[Lorraine writes]: Well, John, lucky guy, got to try out polar bear meat yesterday. A polar bear wandered into the outskirts of town, and was shot. Some of the meat was brought to the shelter where John is working, so he got to eat his first polar bear meat.
Here is the CBC story, and a picture of the meat being carted away:
Children run for cover before polar bear shot near Iqaluit
Elementary students were on scavenger hunt when wandering bear spotted
Last Updated: Wednesday, June 25, 2008 | 6:12 PM CT Comments45Recommend32
A polar bear sent dozens of elementary school students racing for safety before the animal was shot and killed Wednesday morning in a park just outside of Iqaluit.
The bear died only a few hundred metres from the pavilion at Sylvia Grinnell Territorial Park, which is about a kilometre from Iqaluit.
At the time, 37 kindergarten, Grade 1 and Grade 2 students from Nakasuk School were at the park for a year-end picnic.
"The students were up running on the hill here, and I was at the bottom watching them, and they were on a scavenger hunt," teacher Jason Rochon told CBC News on Wednesday.
"Two men started running down and waving their arms. And they were like, 'Get out of here, get back to the cabin!' So I was kind of wondering why they were upsetting the kids so much. And they were like, 'There's a polar bear! There's a polar bear!'"
Lazarus Awa and another summer student working with Nunavut Parks raised the alarm after Awa spotted the bear rooting through the contents of a garbage can near the Sylvia Grinnell River.
"This is my first time seeing [one] here in the park," Awa said. "I was so amazed, and it's a huge, old male polar bear."
Conservation officers and the RCMP arrived on the scene and decided that given so many people were in the vicinity of the polar bear, that there was no choice but to kill the animal.
Speaking in Inuktitut, conservation officer Johnny Nowdlak said attempts were made to scare the bear away with a warning shot, but it didn't work.
Nowdlak cited safety as the reason why they shot the bear, saying there were children nearby and summer visitors had set up about a dozen tents near the river.
The bear was shot in an area popular with tourists and residents.

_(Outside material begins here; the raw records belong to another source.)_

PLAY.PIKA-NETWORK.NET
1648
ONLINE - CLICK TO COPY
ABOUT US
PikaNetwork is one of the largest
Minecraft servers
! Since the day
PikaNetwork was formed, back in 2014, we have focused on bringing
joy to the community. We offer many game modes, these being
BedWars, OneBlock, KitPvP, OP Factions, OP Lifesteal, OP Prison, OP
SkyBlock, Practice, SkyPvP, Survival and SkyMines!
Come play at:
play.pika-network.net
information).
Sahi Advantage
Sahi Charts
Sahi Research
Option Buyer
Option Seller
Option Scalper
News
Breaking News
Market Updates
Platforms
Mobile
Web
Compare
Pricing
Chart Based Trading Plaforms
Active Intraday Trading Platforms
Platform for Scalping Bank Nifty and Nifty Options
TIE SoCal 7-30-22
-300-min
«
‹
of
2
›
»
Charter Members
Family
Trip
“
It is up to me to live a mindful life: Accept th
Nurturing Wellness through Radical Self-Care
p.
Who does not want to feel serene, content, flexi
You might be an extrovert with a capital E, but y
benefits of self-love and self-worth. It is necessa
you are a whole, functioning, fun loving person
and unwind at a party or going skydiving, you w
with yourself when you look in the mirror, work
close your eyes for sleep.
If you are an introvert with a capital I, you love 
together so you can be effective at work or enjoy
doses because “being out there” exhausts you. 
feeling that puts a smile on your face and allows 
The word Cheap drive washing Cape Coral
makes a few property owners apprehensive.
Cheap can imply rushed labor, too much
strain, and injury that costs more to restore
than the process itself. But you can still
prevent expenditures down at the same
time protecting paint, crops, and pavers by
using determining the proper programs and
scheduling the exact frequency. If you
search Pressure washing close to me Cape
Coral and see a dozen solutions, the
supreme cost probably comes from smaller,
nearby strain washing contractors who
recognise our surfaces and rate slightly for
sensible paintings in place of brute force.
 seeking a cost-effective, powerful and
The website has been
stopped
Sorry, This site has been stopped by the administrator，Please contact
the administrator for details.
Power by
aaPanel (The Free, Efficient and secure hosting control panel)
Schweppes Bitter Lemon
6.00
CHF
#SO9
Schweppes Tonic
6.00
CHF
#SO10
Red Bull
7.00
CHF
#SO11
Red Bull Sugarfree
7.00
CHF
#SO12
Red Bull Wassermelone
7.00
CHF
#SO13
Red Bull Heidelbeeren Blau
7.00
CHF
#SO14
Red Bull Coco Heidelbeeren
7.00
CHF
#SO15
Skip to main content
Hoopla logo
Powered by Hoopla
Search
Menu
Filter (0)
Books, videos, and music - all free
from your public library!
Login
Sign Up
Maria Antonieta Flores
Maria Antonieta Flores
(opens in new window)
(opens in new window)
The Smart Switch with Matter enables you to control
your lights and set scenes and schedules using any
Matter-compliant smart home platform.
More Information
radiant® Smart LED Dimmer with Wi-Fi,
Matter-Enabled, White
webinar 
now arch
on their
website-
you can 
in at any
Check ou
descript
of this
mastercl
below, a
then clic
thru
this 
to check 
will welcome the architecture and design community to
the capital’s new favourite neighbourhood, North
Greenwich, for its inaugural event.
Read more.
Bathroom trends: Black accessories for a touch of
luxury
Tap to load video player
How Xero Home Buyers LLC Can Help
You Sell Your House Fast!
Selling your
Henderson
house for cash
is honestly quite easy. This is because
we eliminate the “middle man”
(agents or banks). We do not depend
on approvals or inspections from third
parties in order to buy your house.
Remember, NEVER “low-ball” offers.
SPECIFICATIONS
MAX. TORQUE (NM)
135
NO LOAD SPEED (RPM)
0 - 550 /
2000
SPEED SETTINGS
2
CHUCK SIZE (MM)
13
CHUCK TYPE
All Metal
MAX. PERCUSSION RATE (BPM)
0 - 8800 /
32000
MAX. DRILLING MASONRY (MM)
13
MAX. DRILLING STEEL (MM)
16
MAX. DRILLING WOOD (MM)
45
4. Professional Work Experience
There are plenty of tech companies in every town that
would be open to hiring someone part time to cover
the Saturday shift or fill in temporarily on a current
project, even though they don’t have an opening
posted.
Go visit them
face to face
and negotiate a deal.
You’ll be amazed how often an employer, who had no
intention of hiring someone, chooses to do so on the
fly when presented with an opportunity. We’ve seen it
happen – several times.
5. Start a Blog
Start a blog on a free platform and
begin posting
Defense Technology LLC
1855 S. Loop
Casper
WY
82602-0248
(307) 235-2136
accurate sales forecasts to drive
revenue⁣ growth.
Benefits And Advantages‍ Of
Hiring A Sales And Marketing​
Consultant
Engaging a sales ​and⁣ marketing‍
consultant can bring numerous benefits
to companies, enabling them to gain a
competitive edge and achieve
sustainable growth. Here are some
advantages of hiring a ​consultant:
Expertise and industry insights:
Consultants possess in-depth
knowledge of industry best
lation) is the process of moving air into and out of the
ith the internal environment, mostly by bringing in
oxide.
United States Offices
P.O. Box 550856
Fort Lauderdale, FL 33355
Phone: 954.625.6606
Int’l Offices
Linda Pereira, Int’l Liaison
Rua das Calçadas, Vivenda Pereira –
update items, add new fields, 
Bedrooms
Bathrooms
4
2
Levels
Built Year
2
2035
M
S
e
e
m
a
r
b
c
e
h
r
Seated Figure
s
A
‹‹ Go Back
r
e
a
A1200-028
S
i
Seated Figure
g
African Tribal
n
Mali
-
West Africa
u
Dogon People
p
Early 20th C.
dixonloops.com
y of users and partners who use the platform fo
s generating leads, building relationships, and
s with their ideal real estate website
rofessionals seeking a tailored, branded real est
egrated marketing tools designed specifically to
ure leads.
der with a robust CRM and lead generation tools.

It then fell onto a ridge above the end of the park's road, overlooking the tents.
Nowdlak, who skinned the polar bear after it was killed, estimated that it was male, about 10 years old and approximately 2½ metres long. It appeared to be healthy and was likely looking for food in the park, he said.
The bear's meat and skin were delivered Wednesday afternoon to the office of the Iqaluit hunters and trappers association, where the meat was doled out to some lucky bystanders.